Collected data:
-----

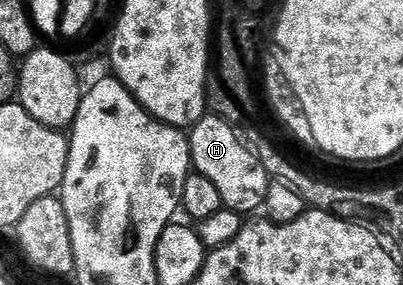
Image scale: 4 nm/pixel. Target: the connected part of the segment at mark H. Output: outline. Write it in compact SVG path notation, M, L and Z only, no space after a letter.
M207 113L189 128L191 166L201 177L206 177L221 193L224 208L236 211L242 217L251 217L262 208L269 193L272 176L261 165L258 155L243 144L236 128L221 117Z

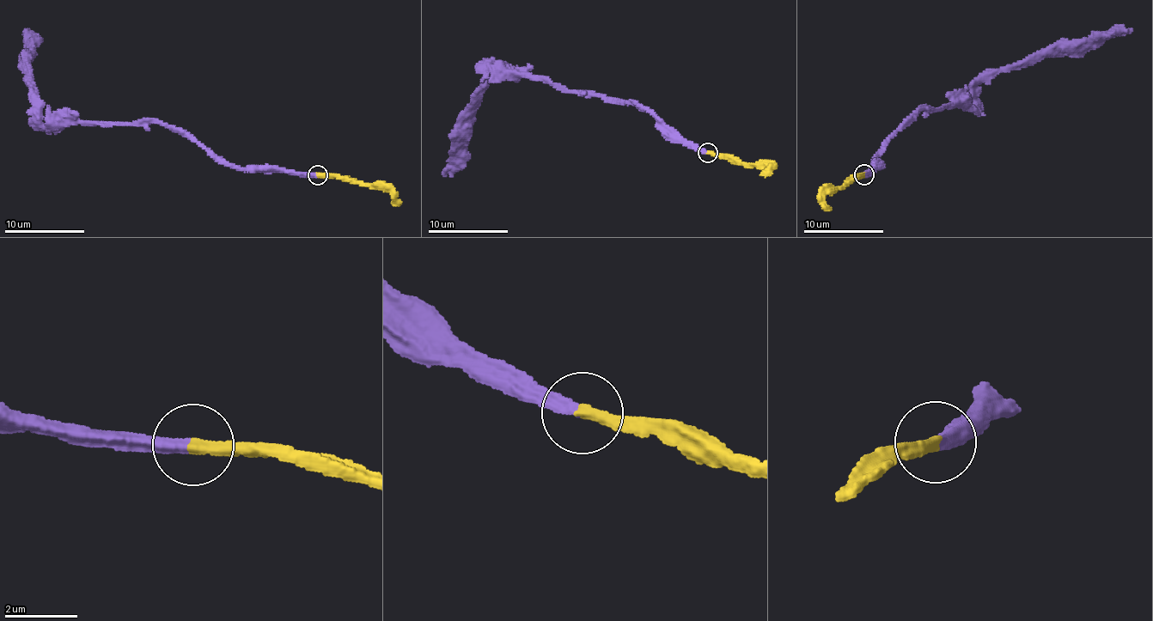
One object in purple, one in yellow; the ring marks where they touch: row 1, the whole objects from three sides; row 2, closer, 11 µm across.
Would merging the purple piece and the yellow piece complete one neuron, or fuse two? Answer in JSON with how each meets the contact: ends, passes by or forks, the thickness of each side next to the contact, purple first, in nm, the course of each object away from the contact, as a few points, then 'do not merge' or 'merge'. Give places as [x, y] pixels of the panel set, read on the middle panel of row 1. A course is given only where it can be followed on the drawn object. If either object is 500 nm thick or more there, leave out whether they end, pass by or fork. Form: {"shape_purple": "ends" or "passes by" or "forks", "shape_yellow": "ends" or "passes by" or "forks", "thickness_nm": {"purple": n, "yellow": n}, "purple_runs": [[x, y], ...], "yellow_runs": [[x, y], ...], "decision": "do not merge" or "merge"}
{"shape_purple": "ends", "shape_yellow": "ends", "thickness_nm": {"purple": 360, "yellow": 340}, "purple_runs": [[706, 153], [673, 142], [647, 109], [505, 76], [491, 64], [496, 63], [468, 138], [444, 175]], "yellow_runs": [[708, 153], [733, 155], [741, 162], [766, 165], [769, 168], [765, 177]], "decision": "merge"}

-----

* **Problem to solve**: Please reproduce every entry above exactly, but leave out the pictures.

* **Answer below**:
Image scale: 4 nm/pixel. Target: the connected part of the segment at mark H. Output: outline. Write it in compact SVG path notation, M, L and Z only, no space after a letter.
M207 113L189 128L191 166L201 177L206 177L221 193L224 208L236 211L242 217L251 217L262 208L269 193L272 176L261 165L258 155L243 144L236 128L221 117Z

One object in purple, one in yellow; the ring marks where they touch: row 1, the whole objects from three sides; row 2, closer, 11 µm across.
Would merging the purple piece and the yellow piece complete one neuron, or fuse two? Answer in JSON with how each meets the contact: ends, passes by or forks, the thickness of each side next to the contact, purple first, in nm, the course of each object away from the contact, as a few points, then 'do not merge' or 'merge'. Give places as [x, y] pixels of the panel set, read on the middle panel of row 1. A course is given only where it can be followed on the drawn object. If either object is 500 nm thick or more there, leave out whether they end, pass by or fork. Form: {"shape_purple": "ends" or "passes by" or "forks", "shape_yellow": "ends" or "passes by" or "forks", "thickness_nm": {"purple": n, "yellow": n}, "purple_runs": [[x, y], ...], "yellow_runs": [[x, y], ...], "decision": "do not merge" or "merge"}
{"shape_purple": "ends", "shape_yellow": "ends", "thickness_nm": {"purple": 360, "yellow": 340}, "purple_runs": [[706, 153], [673, 142], [647, 109], [505, 76], [491, 64], [496, 63], [468, 138], [444, 175]], "yellow_runs": [[708, 153], [733, 155], [741, 162], [766, 165], [769, 168], [765, 177]], "decision": "merge"}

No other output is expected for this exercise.